MH as a Markov chain

Outline

Topics

  • Homogeneous Markov chains
  • Transition kernel
  • Initial distribution
  • MH as a Markov chain

Rationale

Why is the MH ratio defined as \(\gamma(x')/\gamma(x)\)?

If we modified the MH ratio, would MCMC still “work”?

Recall: by “MCMC still work” we mean “MCMC still be consistent” i.e. enjoy a law of large numbers.

Markov chain definitions

To answer the question above:

  • we need to study in more details law of large numbers for Markov chains.
  • We will need a some concepts related to Markov chains

Recall: the random variables \(X^{(1)}, X^{(2)}, \dots\) are called a Markov chain if they admit the following “chain” graphical model.

Note: today we will assume the state space is discrete, we’ll relax this soon.

Definition: let \(K_m(x' | x) = \mathbb{P}(X^{(m+1)} = x' | X^{(m)}= x)\). We call \(K_m\) the transition kernel (for the \(m\)-th step).

Definition: if all the transition kernels are equal, \(K_m = K\) for some \(K\), we say the Markov chain is homogeneous.

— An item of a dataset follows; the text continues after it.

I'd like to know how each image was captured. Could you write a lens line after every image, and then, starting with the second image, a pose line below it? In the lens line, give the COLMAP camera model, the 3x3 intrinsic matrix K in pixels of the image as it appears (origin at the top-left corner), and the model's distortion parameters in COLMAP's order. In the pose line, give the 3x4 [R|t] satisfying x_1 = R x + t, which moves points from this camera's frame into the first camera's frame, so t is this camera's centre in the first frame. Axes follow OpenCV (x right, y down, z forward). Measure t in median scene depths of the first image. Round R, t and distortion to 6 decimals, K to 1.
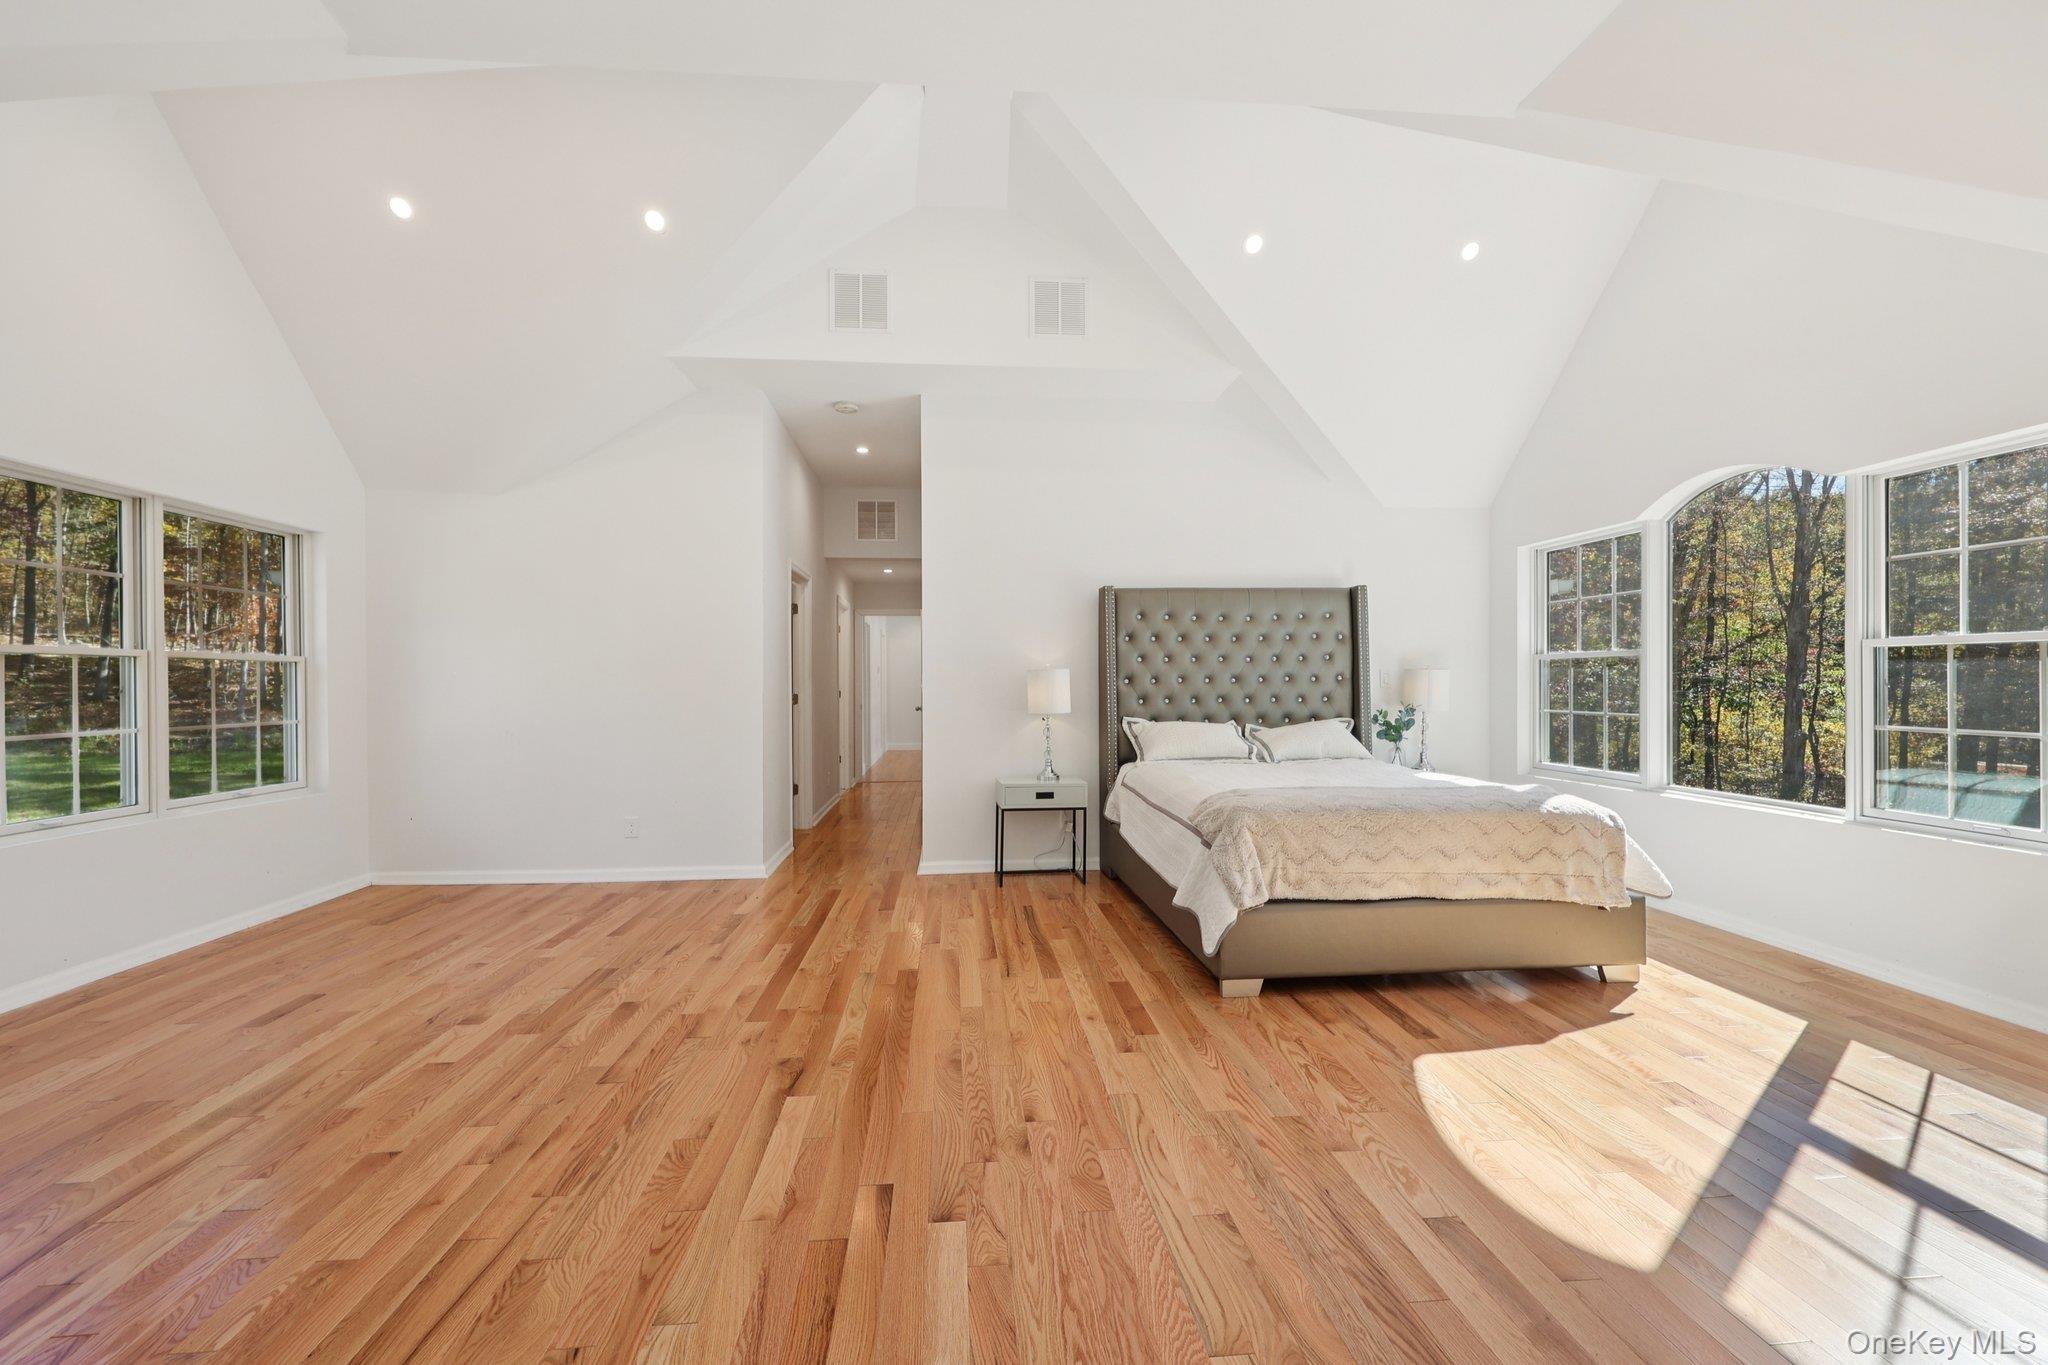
lens RADIAL K [[833.8, 0, 1026.1], [0, 833.8, 696.1], [0, 0, 1]] dist [0.000467, -0.000147]
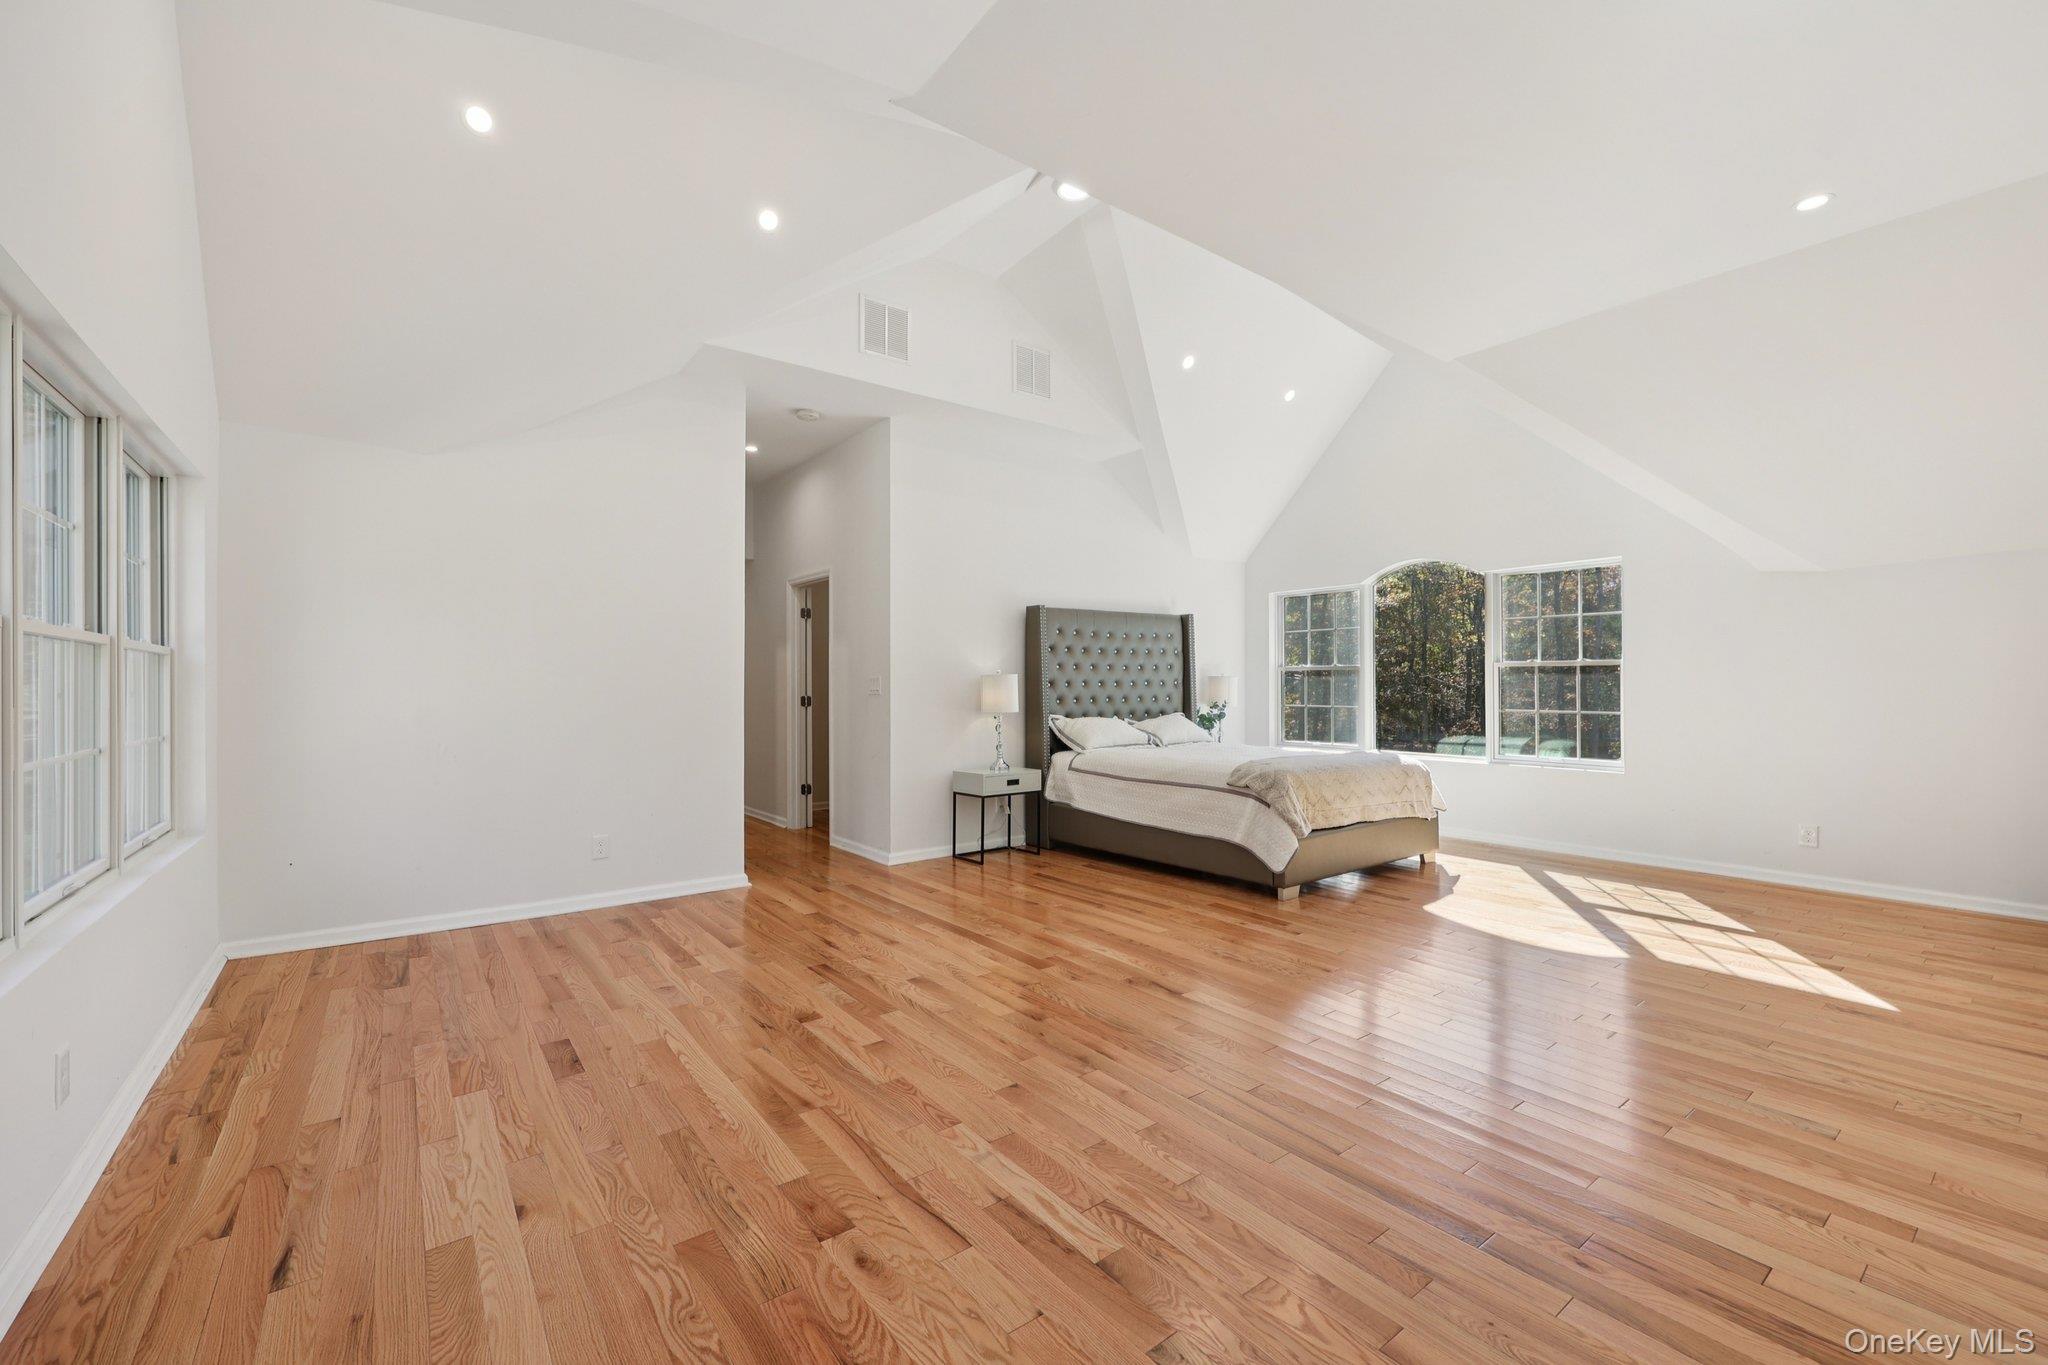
lens RADIAL K [[833.8, 0, 1026.1], [0, 833.8, 696.1], [0, 0, 1]] dist [0.000467, -0.000147]
pose [[0.847699, -0.004834, 0.530455, -0.631499], [0.007910, 0.999962, -0.003528, 0.002347], [-0.530418, 0.007186, 0.847706, -0.003084]]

Definition: the marginal distribution of the first state, \(X^{(1)}\) is called the initial distribution.

The MH algorithm as a Markov chain

Recall MH involves:

  • a proposal \(q(x'|x)\)
  • a MH ratio \(r(x, x') = \gamma(x') / \gamma(x)\), and
  • an acceptance probability \(\alpha(x, x') = \min(1, r(x, x'))\).

Question: write the transition kernel \(K(x' | x)\), assuming \(x \neq x'\).